Background and aim: Alpha-tocopherylquinone (TQ) is the quinone-structured oxidation product of vitamin E. The Aryl hydrocarbon Receptor (AhR) is an environmental sensor, capable of eliciting varied downstream responses depending on the bound ligand, and has well-established roles in regulating the function of the immune system. This study aimed to investigate the role of TQ in regulating the immune system and determining the underlying mechanism.
Methods: We used pharmacological inhibition and genetic knockout of the AHR gene in vitro, in vivo and ex vivo to assess the effect of TQ in regulating the immune system.

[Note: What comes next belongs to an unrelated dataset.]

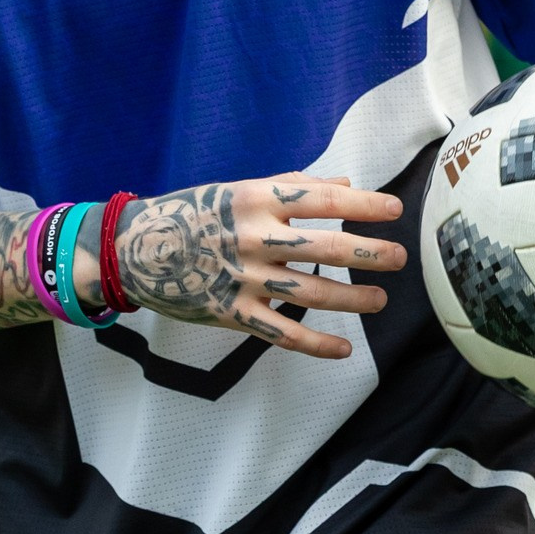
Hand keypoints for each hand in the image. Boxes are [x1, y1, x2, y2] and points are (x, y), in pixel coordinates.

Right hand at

Results: TQ administration (50mg/kg/day) in the experimental colitis models of acute and chronic dextran sodium sulfate (DSS), TNBS, and T cell transfer-mediated colitis significantly reduced the mRNA levels of inflammatory cytokines IL-6, IL-1β, IL17A, Il-22, Il-23, and TNF-α in the mouse colons. In acute and chronic DSS colitis, TQ reduced the abundance of M1 macrophages and IL-17A/F^hi RoRγt⁺ CD4⁺ T cells and IL-17A/F^hi CD4^- ILC3s in the colons of WT mice. TQ (25μM) also reduced the transcript levels of the proinflammatory cytokines IL-1β, IL-6, IL-17A, IL-22, and IL-23 in WT murine splenocytes when activated with LPS ex vivo. In the human macrophage U937 cells, TQ prevented LPS-induced nuclear translocation and promoter activity of NFκB p65. TQ also prevented the phosphorylation and promoter activity of Stat-3 upon activation with LPS. This anti-inflammatory action of TQ was found to be dependent on AHR. TQ activated AhR in U937 cells, as evidenced by increased nuclear localization of AhR and increased mRNA levels of its target gene CYP1A1. AhR inhibition by GNF-531 or CRISPR-Cas-9-mediated knockout of AHR prevented the TQ-mediated inhibition of NFkB and Stat-3 activation, and the inflammatory cytokine production in the LPS-treated U937 cells. Furthermore, TQ administration did not reduce the inflammatory effect of DSS in AHR^-/- mouse colons, nor did it reduce the mRNA levels of the proinflammatory cytokines in the AHR^-/- mouse splenocytes upon induction with LPS. In addition, culturing human PBMCs in the presence of TQ reduced the pro-inflammatory effects of LPS and PMA on macrophages and anti-CD3, anti-CD-28-mediated stimulation of T cells. We also observed that TQ treatment of surgically resected diseased colonic tissue from Crohn’s disease (CD) patients reduced the mRNA levels of IL-1β, IL-6, IL-22, TNF-α and IL17A and also reduced the abundance of inflammatory IL-6^hi M1 macrophages, and Th17 cells.
Conclusions: Our study shows that TQ is a naturally occurring, non-toxic, and effective immune modulator that activates AhR and suppresses the Stat-3 and NFκB signaling and can serve as an effective therapeutic for the management of colonic inflammation in IBD patients.